Landeskunde

„Die Welt ist ein guter Ort“

Aus: fachbuchjournal-Ausgabe 3/2023

Antonia Merz: Ein Paar, ein Tandem und 15.000 km nach Indonesien. Was wir auf unserer Reise durch 22 Länder über uns und die Welt erfahren haben. München: Goldmann 2023. Kartoniert, 320 S. und 8 S. Farbfotos. ISBN 978-3-442-17963-3. € 16,00.

    Man nehme ein Lineal und ziehe eine Verbindungsline zwischen der Schweiz und Zentralchina, von dort weiter in Richtung Süden, längs der malaiischen Halbinsel nach Java in Indonesien – dann hat man eine Vorstellung von den Dimensionen, den 22 Ländern und rund 15.000 Kilometern, die die beiden Protagonisten des Buches hinter sich gebracht haben – auf einem Tandem.

    Es war nicht etwa Flugangst der Autorin, die dazu führte, die Reise nicht im Jet, sondern per Fahrrad zu unternehmen, sondern der Klimaschutz. Allein die Tatsache, dass sich unsere Radler ihrer Aufgabe ohne Motor, Akkuspeicher oder Mitfahrgelegenheit entledigt haben, flößt Respekt vor dem puristischen Ansatz des Reiseteams ein. Nur mit eigener Kraft voran- und vor allem: anzukommen, ist alleine schon achtunggebietend!

    Nicht, dass die beiden jungen Leute die ersten gewesen wären, die sich auf dem Rad aufmachten, um die Welt zu erkunden! Heinz Helfgen hatte schon 1951–1953 den Globus umradelt, und 1884–1886 war Thomas Stevens auf einem 50-Zoll-Hochrad um die Erde gestrampelt: 20.000 Meilen, auf Vollgummireifen und ohne Gangschaltung!1 Andere Hartgesottene haben Indien von Süd nach Nord zu Fuß durchwandert oder haben sich als Anhalter und ohne einen Pfennig Geld durch Asien geschnorrt.2

    Und hatte nicht J. G. Seume seinen „Spaziergang nach Syrakus“ schon vor mehr als zweihundert Jahren unternommen – zu Fuß, versteht sich? 3

    Also alles schon mal dagewesen?

    Weit gefehlt.

    Mit ihrem Wunsch nach Besichtigung der Welt, nach Autarkie und mit dem Drang, den Menschen der Regionen, die man durchfährt, möglichst nahezukommen, verbindet unsere Autorin – die Frau auf dem Rücksitz des Tandems – keineswegs den Anspruch auf technische oder physische Höchstleistungen. Es handelt sich nicht, wie bei Stevens, um die Demonstration der Leistungsfähigkeit von Hartgummireifen noch, wie bei Helfgen, um die journalistische Ausbeute, die die Reise erst finanziell ermöglicht, nein, es geht um die Erfahrung einer überwältigenden Natur, um das Miteinander im Tandemteam und um die vielen Begegnungen unterwegs – wäre sie nicht so anstrengend, würde man fast an eine meditative, an eine Pilgerreise denken.
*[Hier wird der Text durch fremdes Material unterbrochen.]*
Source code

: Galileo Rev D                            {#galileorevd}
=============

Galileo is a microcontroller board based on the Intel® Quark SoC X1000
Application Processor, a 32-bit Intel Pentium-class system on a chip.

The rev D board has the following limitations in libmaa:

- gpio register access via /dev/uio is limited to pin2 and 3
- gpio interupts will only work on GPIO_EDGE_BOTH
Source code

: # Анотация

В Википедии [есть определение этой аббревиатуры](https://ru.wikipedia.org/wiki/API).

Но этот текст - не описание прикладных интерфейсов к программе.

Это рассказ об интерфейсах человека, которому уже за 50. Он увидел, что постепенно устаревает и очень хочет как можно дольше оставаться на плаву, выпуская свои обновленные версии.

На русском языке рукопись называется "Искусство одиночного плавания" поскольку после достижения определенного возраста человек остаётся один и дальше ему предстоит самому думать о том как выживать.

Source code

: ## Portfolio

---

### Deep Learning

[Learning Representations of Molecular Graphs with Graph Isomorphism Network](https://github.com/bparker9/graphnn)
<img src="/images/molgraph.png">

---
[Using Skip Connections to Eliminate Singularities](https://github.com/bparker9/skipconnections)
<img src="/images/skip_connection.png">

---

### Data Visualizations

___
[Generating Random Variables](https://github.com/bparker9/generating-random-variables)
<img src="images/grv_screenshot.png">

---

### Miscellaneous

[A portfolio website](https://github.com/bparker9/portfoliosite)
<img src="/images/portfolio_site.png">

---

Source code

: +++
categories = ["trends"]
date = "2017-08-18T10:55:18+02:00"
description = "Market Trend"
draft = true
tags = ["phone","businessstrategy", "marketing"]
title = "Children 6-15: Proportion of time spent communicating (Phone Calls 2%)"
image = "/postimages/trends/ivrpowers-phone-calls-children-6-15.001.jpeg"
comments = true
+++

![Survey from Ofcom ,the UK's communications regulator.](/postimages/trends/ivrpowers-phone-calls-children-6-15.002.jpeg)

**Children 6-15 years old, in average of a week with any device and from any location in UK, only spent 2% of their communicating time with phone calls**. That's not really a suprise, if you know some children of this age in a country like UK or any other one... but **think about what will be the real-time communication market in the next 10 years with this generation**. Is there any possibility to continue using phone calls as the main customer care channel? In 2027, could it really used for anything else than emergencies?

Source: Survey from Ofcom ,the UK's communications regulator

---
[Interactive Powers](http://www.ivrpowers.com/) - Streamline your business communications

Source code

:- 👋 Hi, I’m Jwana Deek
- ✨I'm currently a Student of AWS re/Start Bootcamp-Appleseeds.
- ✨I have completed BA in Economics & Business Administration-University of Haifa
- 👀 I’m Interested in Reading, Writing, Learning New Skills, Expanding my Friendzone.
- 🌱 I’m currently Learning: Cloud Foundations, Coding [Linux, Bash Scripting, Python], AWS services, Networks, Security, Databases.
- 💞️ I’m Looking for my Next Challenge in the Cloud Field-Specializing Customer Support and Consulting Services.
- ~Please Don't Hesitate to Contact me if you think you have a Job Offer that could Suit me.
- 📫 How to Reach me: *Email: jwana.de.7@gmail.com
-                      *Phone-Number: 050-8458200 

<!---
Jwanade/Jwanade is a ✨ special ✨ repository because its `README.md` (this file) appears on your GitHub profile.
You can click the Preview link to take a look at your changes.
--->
    Dass solche Touren durchaus lebensgefährlich sind, zeigen die nicht seltenen Todesfälle von Radlern, die bisweilen durch banale Ausrutscher ums Leben kommen. Die stark befahrenen, unbeleuchteten Tunnels an der türkischen Schwarzmeerküste oder die Schotterpisten durch die Wüsten Turkmenistans brachten unser Team mehrfach an die Grenzen ihrer Kräfte, und die Überquerung der Pamirpässe jenseits von 4.600 Höhenmetern verlangten unserer Autorin und ihrem „Frontmann“, dem drahtigen und sympathischen Daniel, bei 200 kg Zuladung das Letzte ab. Unterkünfte bei Privatfamilien, manchmal ohne Entgelt und oft von überschäumender Gastfreundschaft begleitet, Homestays gegen Bezahlung oder schlichtes Zelten am Wegesrand waren vom Balkan bis zum Zielpunkt, der Sultansstadt Yogyakarta in Indonesien, die Regel; 60-80 km betrug die durchschnittliche Tagesleistung.

    Die 48 Kapitel des Bändchens sind überaus flüssig zu lesen und bilden einen großen Spannungsbogen, Vorund Rückblenden ersparen uns die Ödnis einer bloßen Reisechronik. Hier war ein tüchtiges Lektorat am Werk, es wurde manches gekürzt, regionale Schlaglichter geschickt „eingekastelt“ („Ein Augenblick in …“). Das hat dem Buch gutgetan und verleiht dem Anliegen der Autorin, die eigene Selbstfindung und die Fremderfahrung zu einem Gesamtbild zu vereinen, große Überzeugungskraft – und der Leserschaft macht die Abwechslung Freude. Dass man dabei auch etwas über die Welt der wenig bekannten STAN-Staaten erfährt – Turkmenistan, Usbekistan, Tadschikistan, Kirgistan und Kasachstan –, sei besonders erwähnt.

    Herzlichkeit, Menschlichkeit, das Gefühl tiefer Freude und Verbundenheit mit der Natur, Zutrauen in die eigenen Kräfte und „Momente als Schätze“ – das sind (abgesehen von einer körperlichen Topform) die Mitbringsel der fast einjährigen Reise. „Die Welt ist ein guter Ort“, brachte es die Autorin selbst auf den Punkt. Klingt das nicht nach Laurence Sterne‘s Sentimental Journey, diesem Meisterwerk der Reiseliteratur, einer „Reise des Herzens“, die uns lehrt, „die Welt und unsere Mitmenschen mehr zu lieben, als wir es bisher tun“?4

    Das mag hoch-trabend klingen – und ist doch die Essenz einer Tandemfahrt von 15.000 km Länge.

    Wem das zu geschwollen daherkommt, der lese einfach den Abschnitt über die Tage in Laos am Ufer des Mekong und das ruhige Leben am Fluss – sicher eine der schönsten Passagen des Buches. (tk)

    Dr. Thomas Kohl (tk) war bis 2016 im Universitäts- und Fachbuchhandel tätig und bereist Südasien seit vielen Jahren regelmäßig.

    thkohl@t-online.de

    1 Heinz Helfgen, Ich radle um die Welt. Thomas Stevens, Um die Erde auf dem Zweirad.
    2 Schulz, Indien zu Fuß; Rez.in fbj 1/2012. Hübber/Nehrumand, Götter, Gurus und Gewürze; Rez. in fbj 3/2022.
    3 Erschienen 1803.
    4 Laurence Sterne, Sentimental Journey Bd. 2. London 1768, S. 67 f.